READING TEXT:
++++
They thought I was naive and easily taken advantage of because of my kind nature, these women never contributed to anything, I never asked, and to be extremely honest, I did not care. I just wanted to make sure that they were comfortable, because in my mind they were immigrants and I did not want them to suffer as we did when we came to America, or for anyone to go through what I went through after my mother told me to leave her house.

That was not the last time I sheltered somebody and the other outcome was the same. No thanks, just ungratefulness. I went above and beyond and was disappointed by them every time.  Now this is my blog, my story, and it is easy for me to create a story so I could look good and others look bad, But I assure you all, that I tell the truth, I gave all my heart and what I did not have and was rewarded with evil for lack of a better word.

I have since told myself that I will never shelter anyone again. It hurts, because I am naturally soft hearted and kind. I love to help and I hate for anyone to suffer. All that I went through in life, I would not want to see anyone go through the same or even worse. Yet my goodness often turn a sword to my bosom, and people I have assisted in life, felt that it was my duty and I was their responsibility forever. I had to draw a line, how many times would I go through the same thing. I love people but unfortunately there are many bad ones out there, and I have been stung by a lot of them.

There comes a time when you have to learn from your experiences. Learn from things that you have been through. No matter how you feel about a situation or about someone, you must think of yourself. Of course experience teaches wisdom, and there are some like me, who have been stung over and over and over again before learning, until I have now come to the realization that this that I am doing does not work for me.

I have told my children all of what I have been through, in detail, I have taught them a lot, and of course they, being my children have witnessed my pain at the hands of these people and then some. I am however very happy to say that they, make quick decisions when it comes to their lives, they allow themselves never to make the same mistake twice. Yet I never viewed any of these people, the ones I assisted as a mistake, I looked at each of them as individuals who were just not good people after I found out their true nature, and so I allowed myself to do it again and again, hoping each time that this one would be different, unfortunately for me, I had never met one who was different, they all ended up being the same.  Perhaps that was just my fate, and I had lessons to learn from these people, hard lessons I have to say, and I have learned them, I hope, yet in hindsight if I had it to do all over again, this part of my life, I would not.
++++
Stored records:

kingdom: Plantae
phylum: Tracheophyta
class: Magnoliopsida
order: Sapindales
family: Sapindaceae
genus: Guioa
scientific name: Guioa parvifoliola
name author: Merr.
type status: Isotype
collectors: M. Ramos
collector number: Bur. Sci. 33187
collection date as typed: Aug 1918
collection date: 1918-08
++++
SHORT TASK: Continue the blog post about taking people in, beginning right after its final sentence. The listing was drawn from a separate source.

WRITTEN ANSWER:
I have been through being thrown of a home more than once, having no one to love and care for me, being pregnant young and being on my own with nobody, counting pennies while pregnant in hopes of finding enough to buy food, meeting horrible men who would become as my children fathers and their wicked evil families, having bad family members who were cruel and mean to me, going through a very rough awakening and more, all those I would do over again, If I had to (but please God do not make it so), however meeting these people who needed help and giving help to them and having them turn on me, hurt me, betray me, giving me bad for the good I gave, I would not want to go through that again, in this life or any other, and I do not wish it for anyone. I have met some awful people, I even married one.

Utilize wisdom, do not make excuses for people. Whenever you see a persons personality, when they show themselves to you, believe them, no matter their condition and circumstances do what you know best, listen to you true spirit. My Aunt threw us out because someone told a lie on me, and she believed, when my mother and sister defended me, she told us to leave. In doing that, I now realize that she did her duty and sent for us to come to America. Throwing us out for whatever reason was something that she had to do, so that we could find ourselves in a new country, she could not carry us.Yet because of what she and my mother did to me, I decided that I would not see someone who needed help and not help them, all this stemming from my own bad treatment, but I had to learn that we all have our own lives to live. You cannot not save or help everyone. There are times when you have to put yourself first, it is not being selfish, it is about survival and also loving yourself enough to make YOU, happy, do not allow yourself to be a victim, there are times when being kind can become a sword to your own bosom, take heed.

Add your own story, or what ever life lesson you wish to share here.

 

Kó wá kó lọ niyì òṣùpà tóṣùpá bá ti dàrànmọ́jú kò níyì mọ́. /

It’s more honourable for the moon to show up and recede; it loses honour, when it is static and unreceding…..Yoruba Proverb!

[Familiarity breeds contempt; what is unduly available loses value]

All religions are valid as long as it teaches peace and love…..Obara Meji!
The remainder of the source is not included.